Bilgi Teknolojileri Kurumu veya internet servis sağlayıcıları tarafından, başvuranların internet trafiğine ve kendilerine karşı başlatılan cezai işlemler sırasında iletişimlerine ilişkin bilgilerin saklanması Sözleşme’nin 8’nci maddesi anlamında özel hayata saygı haklarına bir müdahale olarak anlaşılabilir mi? Eğer öyleyse, bu müdahale kanunla öngörülmüş müdür, Sözleşme’nin 8’nci maddesi anlamında gerekli midir?
USUL GARANTİLERİ VAR MIYDI?
İnternet trafik verilerinin hem İnternet servis sağlayıcıları hem de BTK tarafından ilgili iç hukuk kapsamında depolanması için koşullar ve zaman sınırları nelerdir? Bunlar, yeterli ve yeterli usul garantilerinin gereklerini karşılıyor mu?
Başvurucular, şikayetlerini ileri sürebilecekleri etkili bir iç hukuk yoluna sahip miydi?”
BYLOCK VE ANKESÖR DAVALARINDA YASADIŞI DELİLLER KULLANILDI
5809 sayılı Elektronik Haberleşme Kanunu’nun 51’nci maddesine göre, kişisel veri niteliğindeki internet trafik verileri, haberleşmenin yapıldığı tarihten itibaren bir yıldan az ve iki yıldan fazla olmamak üzere saklanabilir. Trafik bilgilerinin öngörülen süreden daha fazla saklanması halinde, verileri yok etmekle görevli kişilerin TCK’nın 138’nci maddesi gereğince 2 yıla kadar hapisle cezalandırılacağı hüküm altına alındı. Yasal süre geçtikten sonra elde edilen trafik bilgilerinin kanunda ve yönetmeliklerde belirtilen sürede yok edilmediği için hukuka aykırı delil sayılıyor. Anayasa’nın 38’nci maddesi ve CMK’nın 206’ncı maddelerine göre kanuna aykırı elde edilen deliller hükme esas alınamaz. Ancak Türkiye’de savcılık ve mahkemeler, mevzuattaki açık hükümlere rağmen Bylock ve ankesörle arama iddiasıyla açılan davalarda yasal süresi 4-5 yıl geçmiş internet ve iletişim kayıtlarını kullandı. Binlerce kişiye bu delillerle terör örgütü üyeliği iddiasıyla 6 yıl 3 aydan başlayan hapis cezaları verildi.

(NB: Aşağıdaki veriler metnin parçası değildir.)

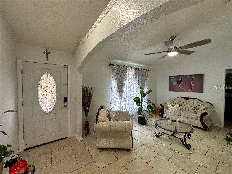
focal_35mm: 14
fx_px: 94
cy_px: 87
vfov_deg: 85.7
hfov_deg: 102.1
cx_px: 116
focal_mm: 2.22
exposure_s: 1/120
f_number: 2.2
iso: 160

HAKİM VE SAVCILAR SUÇ İŞLEDİ
Sanıklar ve avukatlarının yasal süresi geçmiş internet ve iletişim trafik kayıtlarının delil olarak kullanılmasının hukuka aykırı olduğu savunması mahkemeler tarafından dikkate alınmadı. Bu veriler dava dosyalarına konularak alenileşirken, özel hayatın gizliliği ihlal edildi, hakim ve savcılar eliyle çok sayıda suç işlendi.
AİHM, daha önce de Hizmet Hareketi gönüllülerinin yargılandığı 5 örnek davada Türk hükumetinden Bylock’la ilgili verileri hukuka aykırı elde ettiği iddiasıyla savunma istemişti. AİHM, Türkiye’ye “Bylock’a ilişkin deliller MİT tarafından hukuka uygun şekilde elde edildi mi” diye sormuştu.